Regarding the turps soak:
The point of the turps soak is to remove povidone, and it works. The notes and comments
reference current wisdom that soaking the pill mass in most non-polar solvents will remove
povidone. Foxy2 states a strong case for the use of odorless mineral spirits. Povidone is
removed by the initial non-polar solvent soak. Polyethylene glycol is removed at the same time.
I have not taken the time this morning to reread Placebo's series of posts on this extraction
technique. I do recall there was the "cure" which came to be known as the "lesser cure" and
then there was the "full turps cure" which addressed the povidone problem successfully. I
am not familiar with his work on steam distillation. I am aware that he was battling povidone
after having done the "lesser cure," which is why the "full turps cure" was such a major
innovation at the time. The terminology about the "the cure," "the lesser cure," and "the
full turps cure" evolved after the posts themselves. I believe this may explain some of your
questions concerning Placebo's posts.
This post merely restates the "full turps cure" in a format devised for extraction
technique threads. If you check, you will find that I make no claim to its invention,
perfection, or modification. I do not even advocate its use, as IMHO waterless a/b extraction
techniques yield superior product with less effort. I merely restate what I consider to be the
current consensus about the technique in response to a request that I do so.
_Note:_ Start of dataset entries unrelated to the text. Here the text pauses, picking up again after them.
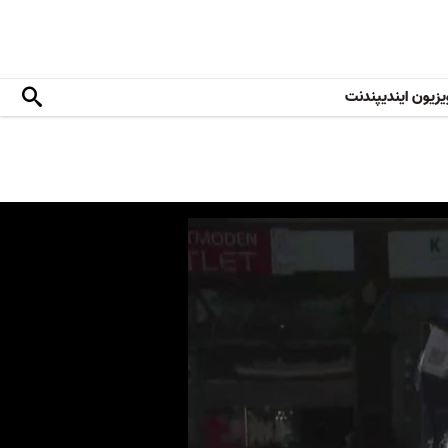
یزیون ایندیپندنت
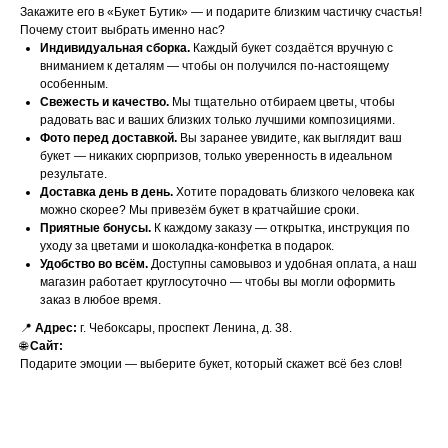
Закажите его в «Букет Бутик» — и подарите близким частичку счастья!
Почему стоит выбрать именно нас?
Индивидуальная сборка.
Каждый букет создаётся вручную с
вниманием к деталям — чтобы он получился по-настоящему
особенным.
Свежесть и качество.
Мы тщательно отбираем цветы, чтобы
радовать вас и ваших близких только лучшими композициями.
Фото перед доставкой.
Вы заранее увидите, как выглядит ваш
букет — никаких сюрпризов, только уверенность в идеальном
результате.
Доставка день в день.
Хотите порадовать близкого человека как
можно скорее? Мы привезём букет в кратчайшие сроки.
Приятные бонусы.
К каждому заказу — открытка, инструкция по
уходу за цветами и шоколадка-конфетка в подарок.
Удобство во всём.
Доступны самовывоз и удобная оплата, а наш
магазин работает круглосуточно — чтобы вы могли оформить
заказ в любое время.
📍
Адрес:
г. Чебоксары, проспект Ленина, д. 38.
🌐
Сайт:
Подарите эмоции — выберите букет, который скажет всё без слов!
"Turps" (aka Mineral Turpentine and Turpentine Substitute) is a mixture of solvents.
The turpentine substitute sold by the big retailer is basically xylene with turpenes and a
few other things tossed in. "Mineral turps" as described by Placebo in the original turps
cure post is a substitute for gum spirits of turpentine, and is most usually a xylene based
mixture with some other solvents, alcohol, acetone, and turpenes. Gum spirits of turpentine
is a different solvent altogether. "Mineral Turps" as described by Placebo is not the same
thing as "mineral spirits."
Current thinking is that a long soak in any suitable aromatic non-polar solvent will rid the
pill mass of povidone. Xylene and Tolulene will, as will odorless mineral spirits. The Bees
posting this information are credible and have no motive to post false information.
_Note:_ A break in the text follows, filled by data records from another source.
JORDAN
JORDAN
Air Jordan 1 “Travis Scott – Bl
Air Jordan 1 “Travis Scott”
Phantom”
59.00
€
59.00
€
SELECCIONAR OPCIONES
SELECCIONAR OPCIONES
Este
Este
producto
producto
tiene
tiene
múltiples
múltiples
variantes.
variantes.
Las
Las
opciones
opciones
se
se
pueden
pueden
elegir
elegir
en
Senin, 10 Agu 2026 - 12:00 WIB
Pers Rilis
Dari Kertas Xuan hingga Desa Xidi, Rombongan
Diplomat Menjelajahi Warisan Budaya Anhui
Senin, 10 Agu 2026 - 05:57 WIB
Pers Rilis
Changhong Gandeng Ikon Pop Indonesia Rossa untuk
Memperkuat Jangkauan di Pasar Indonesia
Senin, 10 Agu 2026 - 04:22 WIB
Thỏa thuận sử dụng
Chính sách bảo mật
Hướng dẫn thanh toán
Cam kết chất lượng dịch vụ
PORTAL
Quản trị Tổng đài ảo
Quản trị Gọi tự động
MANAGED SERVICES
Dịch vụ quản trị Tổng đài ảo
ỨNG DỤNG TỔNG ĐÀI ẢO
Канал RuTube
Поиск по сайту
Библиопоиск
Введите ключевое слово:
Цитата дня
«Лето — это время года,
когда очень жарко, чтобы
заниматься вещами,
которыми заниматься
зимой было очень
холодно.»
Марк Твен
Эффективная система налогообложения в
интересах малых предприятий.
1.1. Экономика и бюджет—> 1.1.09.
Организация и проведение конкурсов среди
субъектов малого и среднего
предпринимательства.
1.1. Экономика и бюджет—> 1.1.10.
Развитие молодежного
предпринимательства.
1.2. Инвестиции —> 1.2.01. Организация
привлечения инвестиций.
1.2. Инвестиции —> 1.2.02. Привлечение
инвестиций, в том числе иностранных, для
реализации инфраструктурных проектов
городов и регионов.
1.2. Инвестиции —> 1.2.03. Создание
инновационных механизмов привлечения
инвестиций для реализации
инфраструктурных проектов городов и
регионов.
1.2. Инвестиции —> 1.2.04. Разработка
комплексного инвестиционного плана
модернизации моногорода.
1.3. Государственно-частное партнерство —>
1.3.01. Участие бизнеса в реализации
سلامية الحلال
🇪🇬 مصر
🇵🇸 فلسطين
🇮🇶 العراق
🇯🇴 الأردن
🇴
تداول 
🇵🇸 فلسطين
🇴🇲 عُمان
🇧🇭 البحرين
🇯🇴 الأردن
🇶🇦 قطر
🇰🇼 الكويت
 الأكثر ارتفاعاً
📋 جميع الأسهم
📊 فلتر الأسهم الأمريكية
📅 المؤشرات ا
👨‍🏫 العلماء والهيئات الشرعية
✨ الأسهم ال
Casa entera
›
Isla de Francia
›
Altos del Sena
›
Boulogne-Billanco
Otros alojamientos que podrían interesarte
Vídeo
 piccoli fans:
That said, be advised that the "turps cure" involves a soak in a turpentine substitute
consisting of aromatic non-polar solvents and turpenes. The success of Bees who have removed
of povidone without the use of turpenes indicate the turpenes are not essential to this purpose.
The fact that gum spirits of turpentine fail to remove povidone tends to inidcate that turpenes
themselves are not the active agent in dissovling povidone. The notes and comments section
discusses the use of solvents other than "turps" for this purpose.
It is very difficult, however, to restate the "full turps cure" without discussing what the
"turps" in the "cure" in fact is. This issue has been beaten to death in earlier posts on
the turps cure, and need not be restated further.